■ Passage cité:

+--

Des filles de 12 à 20 ans, quelques garçons séduits ou égarés qui ne souhaitent que cela: que Marie se raconte. «Je suis une fille normale qui ressemble à ses fans. Je ne suis pas une experte. J’ai des défauts, je fais des bêtises, je me pose mille questions, j’aime rire. Mes fans attendent des conseils de vie. Comme une amie à distance. Je suis crédible parce que je suis sincère.»
Dans son appartement lyonnais, où elle habite depuis un an avec son petit ami, Anil Brancaleoni alias WaRTeK, un Italo-Indien genevois, youtubeur spécialiste en jeux vidéo, elle s’est aménagé une chambre où elle tourne avec son appareil Canon Rebel les vidéos d’EnjoyPhoenix. Jamais de texte préparé: «Je suis timide mais, seule devant une caméra, je suis à l’aise!» Elle fait le montage elle-même sur son Mac. Se filme tous les jours, n’essayant même pas de s’imposer un jour «sans». «On a essayé un jour de partir en vacances chez ma grand-mère, on avait préparé des vidéos à l’avance, mais il y avait tellement de choses à filmer! Ce qui nous arrive est si incroyable que ce serait idiot de ne pas en profiter.»

+--

■ Liste des activités:
A – Indiquez avec quel appareil Marie tourne ses vidéos, d'après le portrait de la youtubeuse EnjoyPhoenix.
B – Poursuivez le portrait de la youtubeuse EnjoyPhoenix à partir de sa dernière phrase.

■ Données enregistrées:
+--

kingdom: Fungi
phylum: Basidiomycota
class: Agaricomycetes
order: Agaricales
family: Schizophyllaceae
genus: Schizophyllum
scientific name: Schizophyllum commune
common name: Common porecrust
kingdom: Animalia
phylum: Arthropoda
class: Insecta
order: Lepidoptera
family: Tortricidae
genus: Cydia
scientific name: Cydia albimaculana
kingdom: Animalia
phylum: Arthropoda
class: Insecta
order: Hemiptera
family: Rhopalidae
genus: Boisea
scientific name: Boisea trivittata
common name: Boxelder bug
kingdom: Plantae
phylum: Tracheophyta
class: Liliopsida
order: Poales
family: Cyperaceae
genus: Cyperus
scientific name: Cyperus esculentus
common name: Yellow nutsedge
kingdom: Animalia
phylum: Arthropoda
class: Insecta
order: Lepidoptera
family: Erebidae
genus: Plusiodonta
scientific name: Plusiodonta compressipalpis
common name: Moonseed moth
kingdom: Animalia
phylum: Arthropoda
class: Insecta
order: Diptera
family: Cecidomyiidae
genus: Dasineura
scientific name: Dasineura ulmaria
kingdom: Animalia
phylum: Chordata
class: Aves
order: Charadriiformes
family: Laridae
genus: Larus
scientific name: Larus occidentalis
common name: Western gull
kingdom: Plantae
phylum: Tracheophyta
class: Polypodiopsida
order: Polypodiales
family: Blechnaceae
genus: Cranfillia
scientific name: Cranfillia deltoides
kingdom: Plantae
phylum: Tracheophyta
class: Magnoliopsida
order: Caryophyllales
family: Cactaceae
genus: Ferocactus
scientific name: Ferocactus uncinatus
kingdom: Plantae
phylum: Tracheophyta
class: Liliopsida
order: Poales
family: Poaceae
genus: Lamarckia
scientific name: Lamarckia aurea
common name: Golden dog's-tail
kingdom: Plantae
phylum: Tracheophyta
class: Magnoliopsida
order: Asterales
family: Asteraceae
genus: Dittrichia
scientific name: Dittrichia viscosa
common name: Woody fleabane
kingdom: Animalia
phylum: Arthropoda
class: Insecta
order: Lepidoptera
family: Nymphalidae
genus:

+--

■ Résultats des tâches:
A – Elle tourne ses vidéos avec un appareil Canon Rebel.

B –
Face à son audience croissante, elle se sent «responsable»: «Je sais que j’ai de l’influence. Je fais attention à ce que je dis. Je ne me censure jamais mais je réfléchis à la manière dont je présente les choses.» Inutile de l’attendre sur des conseils sentimentaux ou sexuels: «Je ne me sens pas assez à l’aise. C’est délicat.» Elle estime qu’être une adolescente aujourd’hui, c’est «compliqué»: «Les réseaux sociaux ont tout changé. Ils sont difficiles à gérer, les agressions peuvent être brutales et pourrir toute une vie. J’aimerais aller dans les collèges pour en parler…»
Il y a quelques mois, un voisin a divulgué son adresse, provoquant une nouvelle forme de harcèlement. «Je suis heureuse de ce que j’ai réussi. Mais, parfois, j’aimerais que ça se calme. Je n’aime pas me voir dans les journaux people qui colportent des ragots. Mais je reçois plus d’amour que d’insultes. Même si mes fans attendent de moi bien plus que ce que je peux réellement leur donner! C’est à moi de poser mes limites. Je ne montre pas mon appartement en détail, je ne filme pas après 22 heures, je ne filme pas mes parents ou mes frères et sœurs.»
A 10 ans, passionnée de guitare, elle rêvait d’être ingénieur du son. Dans dix ans? «On verra bien. Qui peut dire comment évoluera internet? Nous, les youtubeurs, sommes des cobayes. On teste pour tout le monde.»
Marie Lopez sera à Payot Genève le samedi 26 septembre dès 12 heures.